No es que las mujeres apenas estemos escribiendo sobre la violencia de género o que estemos irrumpiendo con prosas distintas. Desde los años cincuenta, en Oficio de tinieblas de Rosario Castellanos, ya se hablaba de la violencia contra la mujer indígena, contra la que no puede ser madre; tocaba unos temas crudísimos y muy pertinentes. Lo que pasa ahora es que, a nivel internacional, hay un gran interés por escuchar historias narradas y estelarizadas por mujeres; hay una mayor apertura para considerar literatura a historias escritas por mujeres sobre mujeres. Hasta hace poco, alguien que se dedicara a narrar el terror como Mariana Enríquez era considerado como un autor de poca monta. Me siento feliz de pertenecer a esta generación: escribiendo tan chingón y tan rudamente. Me alegra que tengamos tantos lectores por el mismo motivo. Son propuestas que valen mucho la pena. Pienso en Mariana Enríquez, en Samanta Schweblin, Alejandra Costamagna, Gabriela Cabezón Cámara, escritoras que admiro, y estar a su lado en foros, a un nivel horizontal, es como un sueño: a veces no me lo creo.
—¿En algún momento de tu vida literaria te imaginas sin esa rudeza, sin esa crueldad en la prosa?
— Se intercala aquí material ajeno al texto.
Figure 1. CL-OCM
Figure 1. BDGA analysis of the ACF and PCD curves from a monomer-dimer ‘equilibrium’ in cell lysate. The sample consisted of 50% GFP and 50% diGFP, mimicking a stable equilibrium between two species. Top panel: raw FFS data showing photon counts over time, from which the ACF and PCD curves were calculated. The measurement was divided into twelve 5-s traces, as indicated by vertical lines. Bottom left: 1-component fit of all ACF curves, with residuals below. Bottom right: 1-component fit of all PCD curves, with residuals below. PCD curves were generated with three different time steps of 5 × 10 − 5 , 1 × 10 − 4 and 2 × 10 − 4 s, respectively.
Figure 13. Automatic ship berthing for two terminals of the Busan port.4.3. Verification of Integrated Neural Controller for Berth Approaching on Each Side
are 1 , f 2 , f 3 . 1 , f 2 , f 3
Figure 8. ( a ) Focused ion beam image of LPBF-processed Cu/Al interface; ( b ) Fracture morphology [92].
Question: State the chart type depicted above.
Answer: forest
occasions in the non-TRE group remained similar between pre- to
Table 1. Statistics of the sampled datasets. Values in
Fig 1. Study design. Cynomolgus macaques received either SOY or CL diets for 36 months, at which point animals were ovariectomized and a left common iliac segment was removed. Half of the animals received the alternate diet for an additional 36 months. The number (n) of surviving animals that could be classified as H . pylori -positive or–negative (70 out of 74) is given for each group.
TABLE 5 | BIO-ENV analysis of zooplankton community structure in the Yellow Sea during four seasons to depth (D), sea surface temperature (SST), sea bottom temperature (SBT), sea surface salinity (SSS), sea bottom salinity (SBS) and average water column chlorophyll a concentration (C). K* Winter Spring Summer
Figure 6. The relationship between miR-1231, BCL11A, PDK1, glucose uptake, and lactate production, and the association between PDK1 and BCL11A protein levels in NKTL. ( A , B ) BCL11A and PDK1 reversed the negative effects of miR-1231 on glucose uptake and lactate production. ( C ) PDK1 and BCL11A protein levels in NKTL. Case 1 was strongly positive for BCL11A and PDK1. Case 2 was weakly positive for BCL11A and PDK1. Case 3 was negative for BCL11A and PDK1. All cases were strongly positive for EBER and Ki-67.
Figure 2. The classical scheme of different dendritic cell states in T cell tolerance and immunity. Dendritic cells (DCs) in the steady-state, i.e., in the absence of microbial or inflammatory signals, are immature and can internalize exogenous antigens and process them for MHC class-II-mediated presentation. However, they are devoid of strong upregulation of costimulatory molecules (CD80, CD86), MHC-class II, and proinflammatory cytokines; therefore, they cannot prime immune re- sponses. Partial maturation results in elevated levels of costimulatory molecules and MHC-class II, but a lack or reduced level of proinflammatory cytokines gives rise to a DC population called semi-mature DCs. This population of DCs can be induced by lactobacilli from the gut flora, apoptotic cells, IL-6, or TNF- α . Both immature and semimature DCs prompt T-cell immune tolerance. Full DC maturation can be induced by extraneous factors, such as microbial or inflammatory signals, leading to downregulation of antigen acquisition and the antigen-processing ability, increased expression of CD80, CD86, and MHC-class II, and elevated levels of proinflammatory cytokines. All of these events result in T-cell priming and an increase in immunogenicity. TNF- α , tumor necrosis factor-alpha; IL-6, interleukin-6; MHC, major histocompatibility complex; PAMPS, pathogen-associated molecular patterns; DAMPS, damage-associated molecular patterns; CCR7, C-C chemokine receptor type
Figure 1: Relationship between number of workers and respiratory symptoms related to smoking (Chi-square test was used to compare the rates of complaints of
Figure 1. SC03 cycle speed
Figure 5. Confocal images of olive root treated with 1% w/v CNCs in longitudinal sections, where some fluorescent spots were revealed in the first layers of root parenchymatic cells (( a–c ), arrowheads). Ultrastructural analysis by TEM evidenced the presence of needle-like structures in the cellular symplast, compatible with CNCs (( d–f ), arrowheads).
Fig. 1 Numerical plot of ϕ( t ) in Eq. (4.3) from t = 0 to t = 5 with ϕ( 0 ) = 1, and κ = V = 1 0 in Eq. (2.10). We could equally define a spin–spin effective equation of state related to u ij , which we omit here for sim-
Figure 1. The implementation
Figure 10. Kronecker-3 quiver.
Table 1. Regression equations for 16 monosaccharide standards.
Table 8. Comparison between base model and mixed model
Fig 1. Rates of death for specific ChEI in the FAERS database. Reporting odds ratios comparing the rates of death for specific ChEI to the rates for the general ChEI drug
Hace poco escribí un texto muy corto, muy personal, acerca de lo que fue separarme de mi hijastra. Ahí no hay violencia. Sin embargo, hablo de un tema que es doloroso, y me interesa que el lector sienta ese dolor y, por lo tanto, me veo en la obligación de herirlo con palabras. Si hablamos de violencia como una forma para no dejar al lector indiferente, marcarlo y dejar alguna huella en su conciencia, seré violenta. No me gusta la literatura que te deja indiferente. Prefiero, como dice Kafka, la literatura que es como un hacha que rompe el mar congelado que llevamos dentro. Aunque en un futuro me aleje de los temas crudos, quiero seguir causando esas marcas.
—¿Qué tan violenta es Fernanda Melchor?
Escribo de la violencia porque me preocupa verla, haberla sufrido y, al mismo tiempo, perpetuarla. Reconozco que en muchas ocasiones he sido una persona violenta, he reproducido los actos de los que he sido víctima. Escribo ficción porque lo que uno hace es prestar sus emociones más oscuras a los personajes, que al final son seres que nos habitan.